Painkiller (Netflix) is puzzlingly bad. It’s a slam-dunk story, how a pharmaceutical company developed OxyContin (a painkiller based on powerful opioids, the type normally found in end-of-life cancer treatments), and persuaded the regulators in the US to allow its use for everyday pain treatment under the supervision of a doctor. 

The ensuing epidemic of addiction and death ravaged families and communities across America, triggering a long fight for justice against company, Purdue Pharma, and the Sackler family that controlled it.

It has goodies, baddies, tragedy, a moral, it’s such a good story that it’s already been told in Dopesick on Disney+, a compelling eight-parter that told the story from all angles. 

Painkiller takes the same approach, with more of a focus on Richard Sackler, played by Matthew Broderick.

It starts well, Sackler waking in a huge mansion with marble floors, irritated by a smoke-alarm with a dead battery in another room, that appears to be four miles away. 

Broderick plays him as bloodless and world-weary, you want to know more. 

And then he kind of disappears from the story and we’re introduced to a Federal attorney (played by a believably sceptical Uzo Aduba) who stumbled across OxyContin abuse while investigating a doctor for fraud. 

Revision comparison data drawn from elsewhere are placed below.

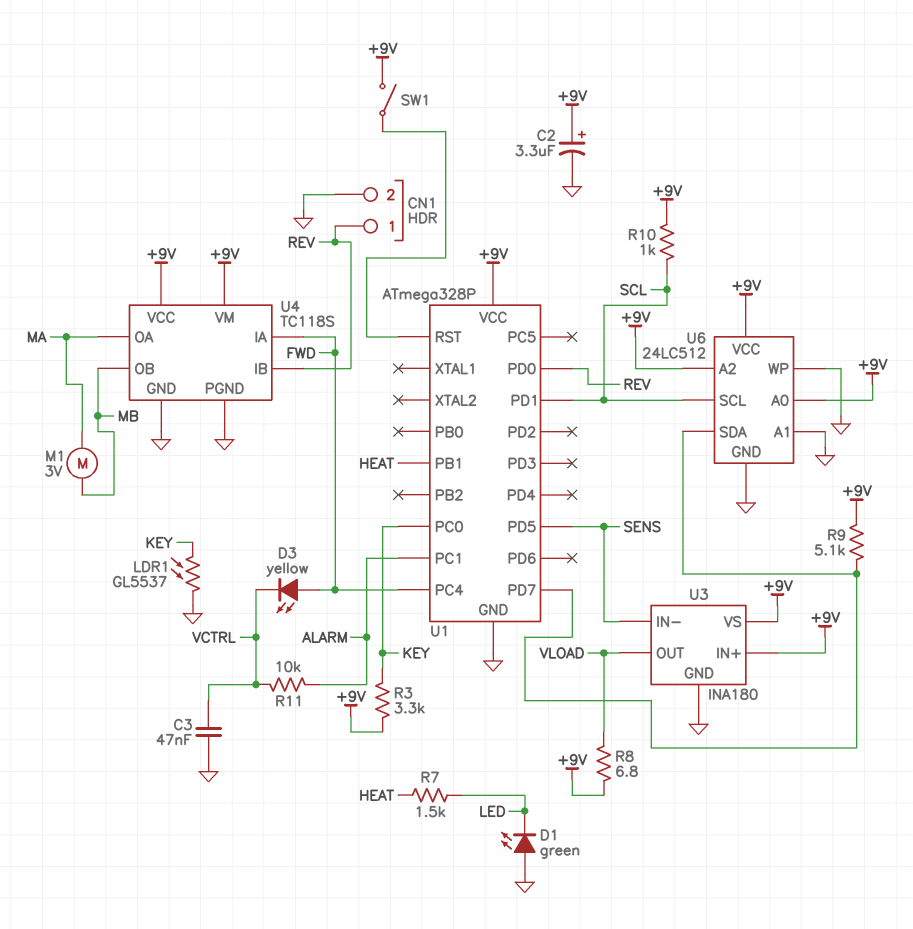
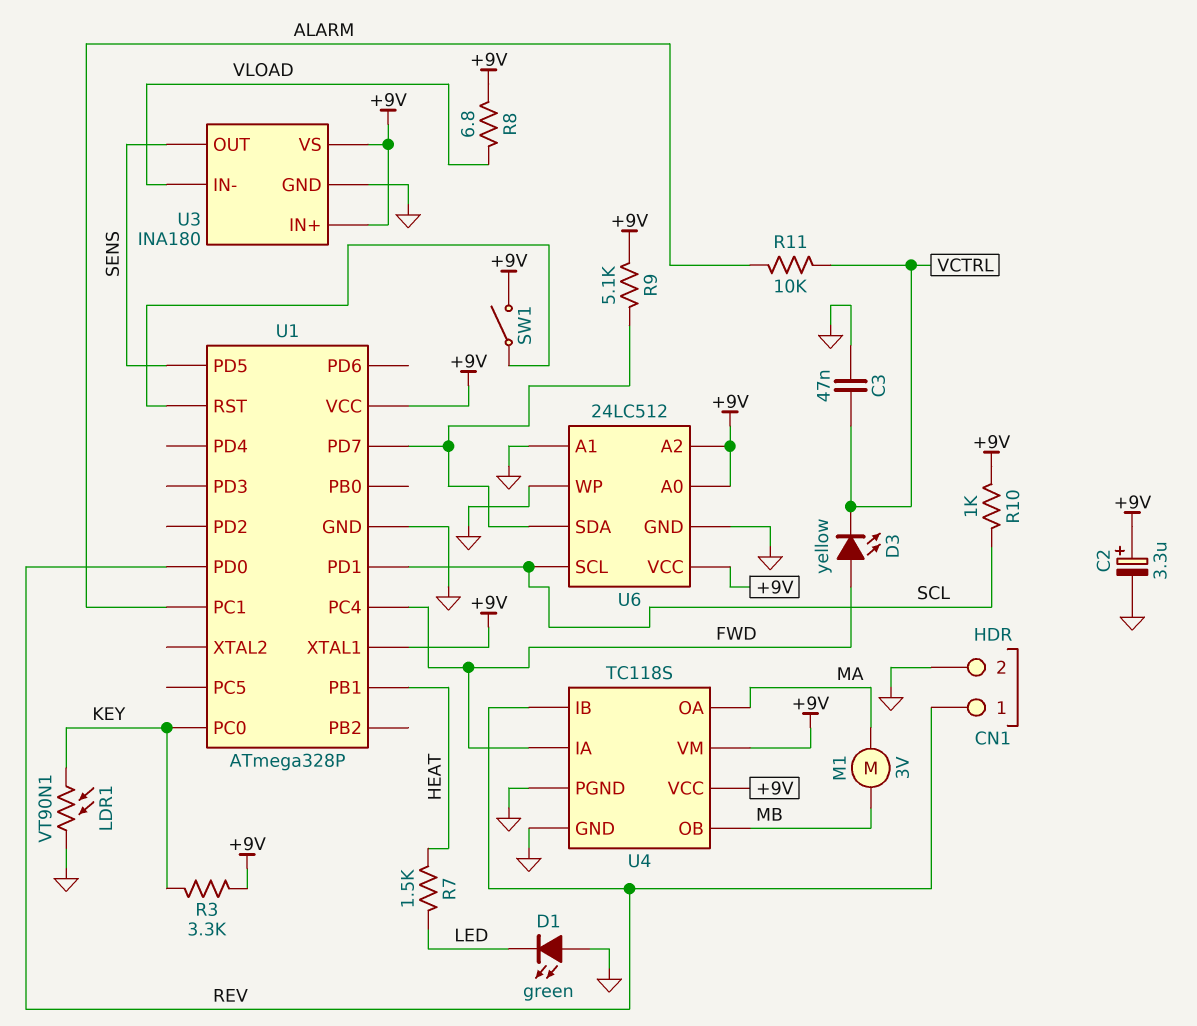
LDR1: GL5537 (GND, KEY) -> VT90N1 (GND, KEY)
U1 pin XTAL1: none -> +9V
U3 pin IN-: SENS -> VLOAD
U3 pin OUT: VLOAD -> SENS

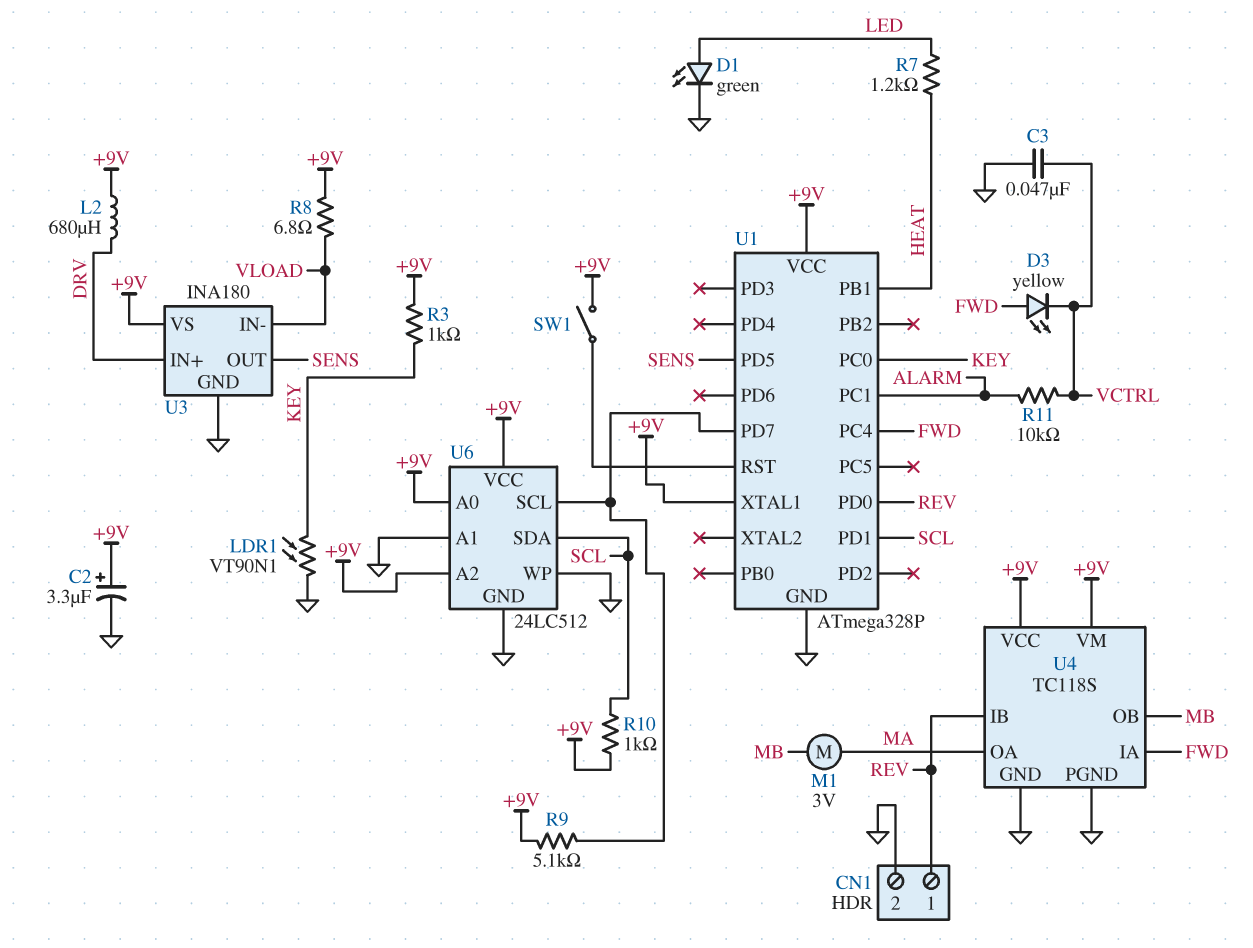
D1: LED green (A GND, K LED) -> LED green (A LED, K GND)
L2: none -> 680uH (+9V, DRV)
R3: 3.3k (+9V, KEY) -> 1k (+9V, KEY)
R7: 1.5k (HEAT, LED) -> 1.2k (HEAT, LED)
U3 pin IN+: +9V -> DRV
U6 pin SCL: SCL -> U1/PD7
U6 pin SDA: U1/PD7 -> SCL

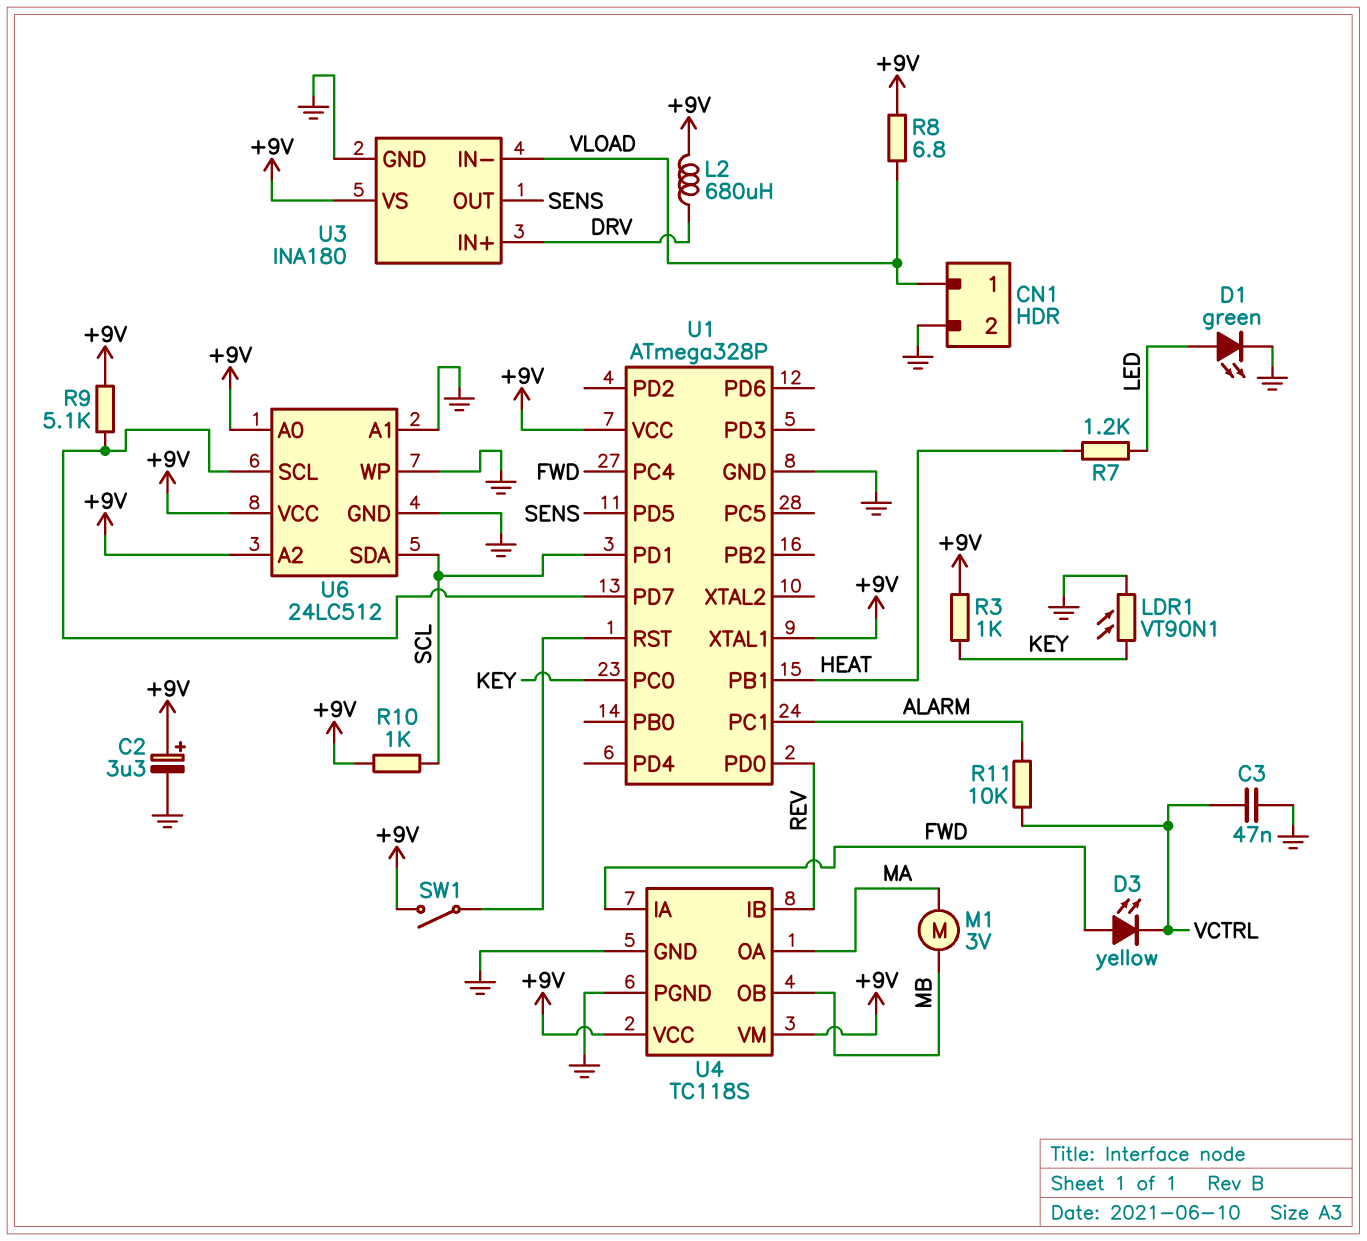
CN1 pin 1: REV -> VLOAD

Then we meet a car repair shop owner who is obviously going to end up on OxyContin.

If you watched Dopesick, you’ll know that it was gritty and real and rattled along, drawing you in with interesting characters and effortlessly shifting from one scene to the next. 

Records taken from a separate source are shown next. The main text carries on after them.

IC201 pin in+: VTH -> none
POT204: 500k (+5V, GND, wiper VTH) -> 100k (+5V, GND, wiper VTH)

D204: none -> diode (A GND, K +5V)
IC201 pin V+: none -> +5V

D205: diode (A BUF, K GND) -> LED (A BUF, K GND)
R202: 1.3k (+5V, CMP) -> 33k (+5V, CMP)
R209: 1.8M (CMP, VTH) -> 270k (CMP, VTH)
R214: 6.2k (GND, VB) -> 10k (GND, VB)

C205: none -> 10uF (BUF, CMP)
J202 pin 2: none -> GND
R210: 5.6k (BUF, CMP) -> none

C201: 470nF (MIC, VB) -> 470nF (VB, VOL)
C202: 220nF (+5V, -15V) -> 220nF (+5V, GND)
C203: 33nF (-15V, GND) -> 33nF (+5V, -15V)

Painkiller is clunky in comparison, with disjointed scenes that make it look like it was shot by three of four different directors.

The federal attorney, Edie Flowers, asks for a chair to be removed from a meeting when she learns that her nemesis Sackler had previously sat there. 

I’m not sure if this happened in real life, but it fell flat as a dramatic device. 

The doctor who treats the car repair shop guy speaks in a pantomime German accent for reasons that are never made clear. 

And when Purdue sales exec Britt Hufford starts mentoring Shannon Schaeffer, there is a pointless suggestion that they are about to start a relationship, shot in a way that will appeal to seedy men who like lesbian soft porn.

It feels like someone in charge took a look at the first episode and said we need to sex it up. Which isn’t exactly dignified when you consider the number of people whose lives were ruined by this drug.

The biggest failure is the under-use of Broderick in the first episode. He has a really good take on Richard Sackler, I wanted to see more. Maybe the show improves after the first episode, and we’re given a better look at Sackler’s conscience.

But if you want a proper look at the underbelly of human nature, filtered through a small pill, then watch Dopesick.